Problems to work on ->
1 – In the forum discussion on stocks and retirement, what share of their nest egg did the friends lose when the market collapsed?
2 – Continue the forum discussion on stocks and retirement from where it stops.

Document text ->
____________________

That the overwhelming majority of financial blogs and articles on retirement and investing seem to always really harp on the dangers of stocks?
No, I haven't noticed that. I must be reading different blogs and articles than you are. The ones I read stress the importance of a diversified portfolio which includes stocks (generally in the form of indexed funds).
You can have money in stocks.... but starting at about 15 years before you retire you need to start moving out. A serious down turn which destroys capital will not have enough time to come back.
I have friend who have not retired now, who are in their late 60’s because they were sitting pretty for a fab retirement but failed to follow that rule. When the market collapsed in the period of 2006-2010, they lost 1/2 to 2/3 of their nest egg. And so retiring at 62 became impossible. Retiring at even 70 is still impossible.
If when they were 50, they started moving into accounts, which though the income was much lower, but stable, they would be retiring now, or when I did at 62.
Its easy to say that the market will come back. Yes it will, but if you are needing the funds, then it may not come back FOR YOU in time.
The financial services industry is an industry - not a charity. It behooves the industry to exhort people to save more (a good thing), and then to hand their money over to a professional (not such a good thing).
After all, how would the roofing industry fare, if their message was for homeowners to clean their gutters (a good thing), but then to patch worn shingles themselves, instead of hiring professional roofers?
The ideal message from the industry's viewpoint is therefore "stocks are necessary, but scary". Thus, all the more necessity for professional management (and fees!).
Quote:
Originally Posted by slyfox2
You can have money in stocks.... but starting at about 15 years before you retire you need to start moving out. A serious down turn which destroys capital will not have enough time to come back.
I have friend who have not retired now, who are in their late 60’s because they were sitting pretty for a fab retirement but failed to follow that rule. When the market collapsed in the period of 2006-2010, they lost 1/2 to 2/3 of their nest egg. And so retiring at 62 became impossible. Retiring at even 70 is still impossible.

____________________

Given data ->

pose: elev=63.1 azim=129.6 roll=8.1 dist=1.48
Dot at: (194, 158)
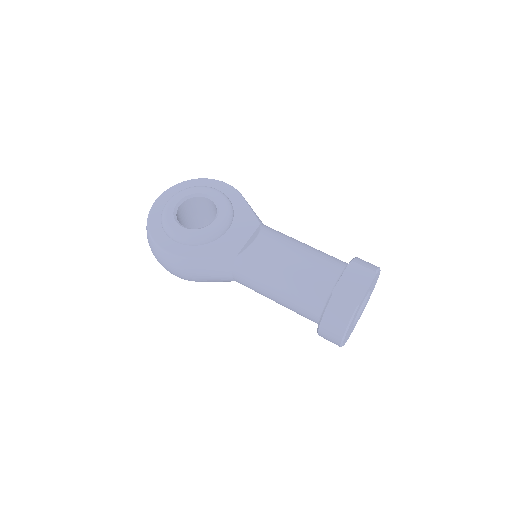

____________________

Solved tasks ->
1 – They lost 1/2 to 2/3 of it.

2 –
If these friends of yours simply did nothing, then by now their portfolios would have more than recovered. The "get out of stocks at the threshold of retirement" nostrum has been thoroughly debunked, by posters more experienced than me (and thus, there's no need to rehash the subject). What IS however definitely operative, is the psychology of the situation. When one has amassed a large portfolio, relative to one's income, then any decline is going to emotionally sting, and something like the 2007-2009 decline will be exasperating. The long-term harm isn't to one's portfolio, but to one's emotional well-being.
> the overwhelming majority of financial blogs and articles on retirement and investing seem to always really harp on the dangers of stocks
No, I haven't noticed this at all.
I HAVE noticed considerable discussion of the appropriate balance between stocks and bonds in a portfolio.
Maybe you have been reading stuff from people who want to sell variable annuities to "protect" you from fluctuations in the stock market? Consider avoiding these people.
Not all , but I've noticed that the overwhelming majority of financial blogs and articles on retirement and investing seem to always really harp on the dangers of stocks? Yes, there is inherent risk, but then if you pull back the curtain more on the bloggers they are usually financial advisors/planners that have a slant towards products like annuities, active management, etc I'm not saying to always have all your money in stocks, but just beware of the ongoing "look what happened in 2008" narrative that permeates these writings and plays on fear.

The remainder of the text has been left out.